Dark times, normal times

For Price, the current crisis offers something of a bookend to her career at Friendship Shelter.

The long-time nonprofit executive started at the organization in September 2008 – the month that the U.S. economy teetered on the brink of depression.

Back then, private donors jumped in to bridge funding gaps that they feared would come as the federal government retrenched. Price was also around during the pandemic, when fear and chaos – particularly early in the pandemic – threatened to cut funding for homelessness programs. During that period, private donors and, later, the federal government, redoubled spending to bolster social programs, including housing.

“I think, in times of uncertainty, the private side is going to lean in to help the nonprofit sector,” Price said.

But Price and Mohendra both said they don’t expect philanthropy to make up the $33 million that could go away from housing-first programs in Orange County next year.

“Even though we’re well-resourced, there aren’t resources to replace $33 million on an annual basis,” Mohendra said.

And in future years – as an aging population translates into a bigger pool of older, disabled people who will need help to pay the rent – demand for such programs only figures to expand. The fastest growing segment of newly homeless people is age 60 and older, a trend that most experts predict will gain velocity over the next decade.

“The difference, in homelessness and housing, in our sector, is that the strongest and most reliable partner has been the federal government,” Price said. “But that’s been pulled out from us this year.

“That’s been a sea change.”

Still, optimism isn’t off the table.

“(Homelessness) is a solvable problem,” said Supervisor Vicente Sarmiento during the State of Homelessness Event.

And Price, when asked if there will be more or fewer homeless people in Orange County a year from now, offered a nuanced response.

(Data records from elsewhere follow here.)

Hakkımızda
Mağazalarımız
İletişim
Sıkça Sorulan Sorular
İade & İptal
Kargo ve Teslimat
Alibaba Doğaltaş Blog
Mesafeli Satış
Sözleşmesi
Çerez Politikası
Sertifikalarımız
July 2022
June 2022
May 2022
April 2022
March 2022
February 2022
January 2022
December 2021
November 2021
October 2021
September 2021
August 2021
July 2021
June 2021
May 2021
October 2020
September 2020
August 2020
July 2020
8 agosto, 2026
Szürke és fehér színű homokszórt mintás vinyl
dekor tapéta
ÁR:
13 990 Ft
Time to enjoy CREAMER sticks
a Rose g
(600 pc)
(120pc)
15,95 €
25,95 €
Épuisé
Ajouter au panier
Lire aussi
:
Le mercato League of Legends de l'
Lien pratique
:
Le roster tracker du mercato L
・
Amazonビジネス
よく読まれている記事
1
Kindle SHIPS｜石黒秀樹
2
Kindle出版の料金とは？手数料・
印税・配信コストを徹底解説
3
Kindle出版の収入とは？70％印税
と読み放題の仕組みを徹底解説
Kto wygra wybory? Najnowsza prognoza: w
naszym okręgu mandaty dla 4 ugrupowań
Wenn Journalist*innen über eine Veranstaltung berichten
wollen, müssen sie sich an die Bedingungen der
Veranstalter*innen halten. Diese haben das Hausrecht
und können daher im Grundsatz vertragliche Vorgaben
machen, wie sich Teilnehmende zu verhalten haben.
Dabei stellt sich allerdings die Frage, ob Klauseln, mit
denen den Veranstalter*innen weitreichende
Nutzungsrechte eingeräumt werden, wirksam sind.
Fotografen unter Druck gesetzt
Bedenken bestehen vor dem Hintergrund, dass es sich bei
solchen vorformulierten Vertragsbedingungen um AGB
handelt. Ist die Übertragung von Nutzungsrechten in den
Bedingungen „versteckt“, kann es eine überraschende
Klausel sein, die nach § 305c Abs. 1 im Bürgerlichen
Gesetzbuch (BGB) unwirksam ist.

“That is the question, right? My gut answer is it depends on how resilient our system can be and what happens at the federal level to stop these abrupt and chaotic changes,” she said.

“But, by nature, I’m an optimistic person. And I would point out that our sector, when faced with what we’ve been dealing with, has come together without a sense of competition. We’re all imagining what we will do together when, if, resources go away.

“A less healthy system would have a lot more competition. But I’d say we’re all looking to solve the larger problem,” she added.

“There are talented people in Orange County working (to help homeless people). It’s a very encouraging place, despite all the stuff that’s going on.”